This type of usage is called “shadow AI,” and according to our research, it’s widespread. According to our research, 32% of employees in companies that have explicitly banned AI still use it in their work.

Justin says SMB leaders generally recognize that a few people are using AI – but they have no idea how widespread AI usage is.

“When I talk to leaders, they say, ‘Yeah, we know we have a few people using it,’” he says. “But there are also five more people that the leadership team had no idea about.”

Justin says that once “shadow” AI use is out in the open, employees feel relieved to be able to talk about it.

“Most employees think, ‘Finally, it’s safe to talk about this and I can tell everyone what I’m doing,’” Justin says. “And usually it turns out many other people have been experimenting with AI too.”

Top AI advice for SMB leaders

Based on Justin’s work with SMB leaders, here are the 3 things he wishes they would do:

1. Use AI in your work every single day. "My advice to every executive: you have to use this directly yourself. There's no excuse. You cannot outsource this. You cannot hand this off to anyone. As a leader, you should be spending multiple hours a week working directly with generative AI in your work. And nobody's doing that right now."
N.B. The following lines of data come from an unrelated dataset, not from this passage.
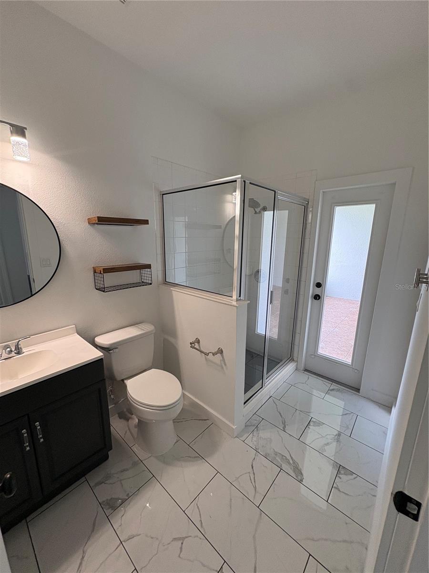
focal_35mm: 14
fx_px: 231
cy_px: 286
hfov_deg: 85.7
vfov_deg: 102.1
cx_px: 214
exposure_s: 1/120
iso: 250
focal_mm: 2.22
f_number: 2.2
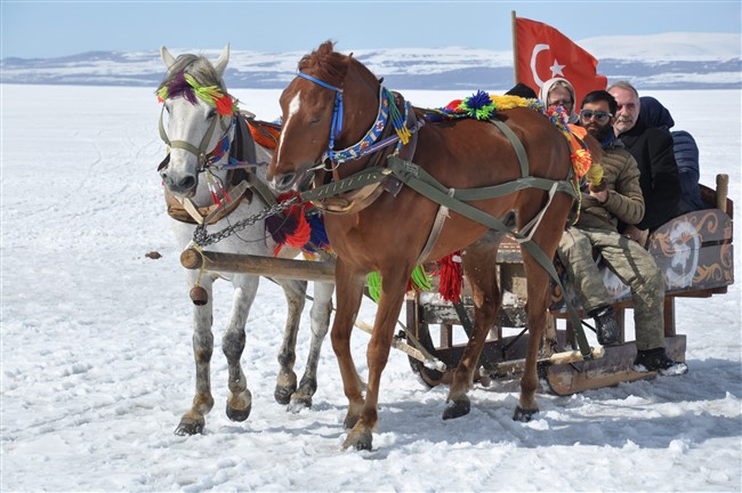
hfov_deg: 14.0
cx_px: 371
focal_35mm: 147
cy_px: 246
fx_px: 3027
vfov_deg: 9.3
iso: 400
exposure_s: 1/1600
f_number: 10
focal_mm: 98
2. Get clear on the capabilities that drive your business. “The first thing I tell every executive leader is you need to get really crisp on your strategy. What are the capabilities that drive your business? How differentiated are those capabilities and how do they contribute to your ability to win? And then you need to obsess over the relationship between AI’s capabilities and your business’s differentiating capabilities."

3. Bottoms up, top down and side to side. “It’s my hokey joke: Do the AI square dance – It needs to come from all sides, all at once. You can't say only one department gets AI access. You can't say only one team gets it. You can't say only one level of the organization gets it. Deploy your AI to everyone."